Le Quotidien sélectionne Lëd (qui veut dire «glace» en russe), de l’écrivain Caryl Férey, ce vendredi dans sa page livre.
Un jour, une confidence : «Je pensais qu’écrivain, c’était un truc de vieux bourgeois!» Surtout quand, comme Caryl Férey, on se revendique venir «du punk rock»! Mais voilà, depuis 1994 et son premier roman, Avec un ange sur les yeux, l’homme, né en 1967, est devenu l’un des auteurs de polar parmi les plus lus dans le monde. Et, même s’il a changé de maison d’édition (de Gallimard aux Arènes), ça ne changera pas avec son nouveau roman, Lëd. Son nouvel éditeur est d’ailleurs catégorique : «Caryl Férey au sommet de son art.» Un art étincelant dans la conduite, dans la maîtrise du thriller.
Catalogué comme un «auteur engagé» (ce qui a le don de passablement l’agacer), Férey est surtout un grand voyageur. Son précédent, Paz (2019), avait pour décor Bogota, Colombie, où il suivait les pas d’un vieux requin de la politique, d’un ancien officier des forces spéciales et d’un combattant des Forces armées révolutionnaires – soit un père et ses deux fils… Avec Lëd (qui veut dire «glace» en russe), changement complet de décor. Une fois encore, l’auteur part pour l’étranger et lointain. Direction, la Russie. Plus précisément en Sibérie, à Norilsk, près de 200 000 habitants, au nord du Cercle polaire arctique.
Les atlas précisent qu’elle est également le premier producteur mondial de nickel (2 % du PIB de la Russie, et des millions de tonnes qui disparaissent chaque année dans un vaste système de corruption) et de palladium mais aussi, triste réalité, la ville polaire la plus polluée au monde – «elle pollue à elle seule autant que la France, c’est épouvantable!», confie Caryl Férey.

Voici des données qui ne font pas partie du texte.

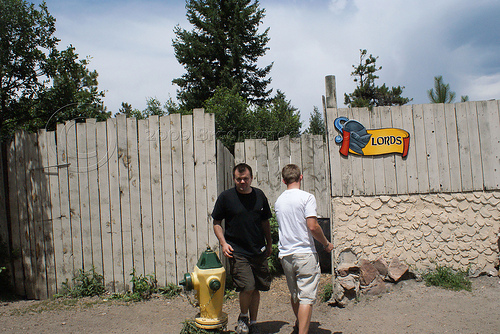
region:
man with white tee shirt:
[270, 153, 340, 330]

Donc, un endroit parfait où les températures descendent jusqu’à -60 °C, un théâtre formidable pour un polar noir et social! «Bienvenue au paradis sibérien», si l’on en croit l’éditeur. Un paradis aux allures d’univers dantesque, avec des aurores boréales et des rangées d’immeubles qui «avaient été disposées très proches les unes des autres pour contrer les tempêtes, comme des paravents, ne laissant qu’un court interstice en guise de passage».
Boris, flic taciturne
C’est là qu’on retrouve Boris, flic taciturne et dur au mal qui enquêtait sur des affaires de corruption – un juge et son supérieur semblaient mêlés à ces histoires, du coup, il se retrouve muté à 300 kilomètres au nord du Cercle polaire. Il est à peine arrivé que la région est frappée par un ouragan arctique. Des ruines d’un immeuble surgit le cadavre congelé d’un éleveur de rennes. Vite, Boris va découvrir que la ville est une prison à ciel ouvert, qu’«il n’y avait pas de parcs (…), on prenait l’air sur les toits des immeubles, généralement interdits d’accès», que les jeunes qui y résident se cassent le corps dans les mines de nickel…

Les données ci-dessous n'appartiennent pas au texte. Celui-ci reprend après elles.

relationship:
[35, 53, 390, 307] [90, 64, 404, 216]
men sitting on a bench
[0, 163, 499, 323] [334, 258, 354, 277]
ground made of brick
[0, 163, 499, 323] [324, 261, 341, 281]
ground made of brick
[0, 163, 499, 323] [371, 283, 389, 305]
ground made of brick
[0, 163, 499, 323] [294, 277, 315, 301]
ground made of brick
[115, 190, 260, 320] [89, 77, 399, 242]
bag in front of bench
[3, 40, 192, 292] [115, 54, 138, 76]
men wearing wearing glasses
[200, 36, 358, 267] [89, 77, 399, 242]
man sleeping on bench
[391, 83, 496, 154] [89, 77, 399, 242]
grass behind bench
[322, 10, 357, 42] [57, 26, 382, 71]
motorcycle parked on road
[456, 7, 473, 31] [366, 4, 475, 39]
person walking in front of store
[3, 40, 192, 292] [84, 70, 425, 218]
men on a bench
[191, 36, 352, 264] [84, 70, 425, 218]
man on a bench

On lit : «La corruption est partout, chacun se surveille… Et la menace rôde tandis que Boris s’entête…». Parce que Norislk met au ban tous ceux qui osent défier l’ordre de la société. Une société sur laquelle volent, planent des fantômes (ceux du goulag) et des spectres (ceux des ultra-nationalistes). Et on relit les mots du Nobel de littérature 2015, Svetlana Alexievitch, extraits de La Fin de l’homme rouge que Caryl Férey a repris en ouverture de Lëd : «L’homme rouge n’a pas été capable d’accéder à ce royaume de la liberté dont il rêvait dans sa cuisine. On s’est partagé la Russie sans lui, et il est resté les mains vides. Humilié et dépouillé. Agressif et dangereux.»

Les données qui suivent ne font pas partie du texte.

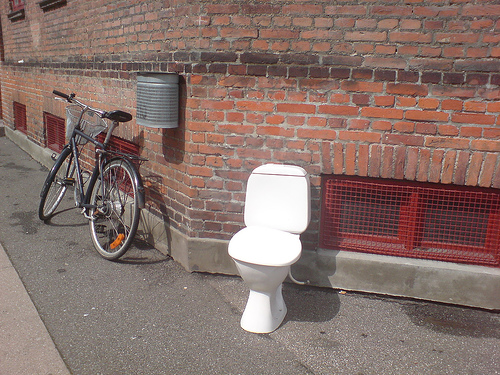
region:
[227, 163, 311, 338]
white toilet on street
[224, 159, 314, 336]
white toilet on gray pavement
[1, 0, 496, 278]
orange brick wall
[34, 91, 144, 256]
big black bicycle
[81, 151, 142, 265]
back black wheel of bicycle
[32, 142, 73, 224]
front black wheel of bicycle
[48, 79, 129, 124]
black and gray handlebar of bicycle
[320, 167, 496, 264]
red grid window on right side of wall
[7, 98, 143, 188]
three small grid windows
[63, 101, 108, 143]
gray bike basket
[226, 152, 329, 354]
white toilet is outdoors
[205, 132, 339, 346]
white toilet next to a wall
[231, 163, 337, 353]
toilet seat is down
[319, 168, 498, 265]
window with red panes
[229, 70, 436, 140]
red bricked wall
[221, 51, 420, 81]
red brick wall stained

Une fois encore, après Zulu, Mapuche ou Condor, Caryl Férey ausculte le monde. Avec Lëd, il demeure à l’écoute des oubliés de l’Histoire et de leurs combats, et poursuit ses esquisses d’un monde et d’une humanité qui, inexorablement, partent en lambeaux. Ce qui provoque un énorme et magnifique frisson polaire sur la rentrée littéraire !
Serge Bressan
Caryl Férey, Lëd, Sortie le 14 janvier / Éditeur Les Arènes
À noter que Folio/Gallimard annonce, outre la parution de Paz, la sortie des précédents livres de Caryl Ferey (avec de nouvelles couvertures) : Haka (1998), Utu (2004), Zulu (2008), Mapuche (2012) et Condor (2016), tous en format poche.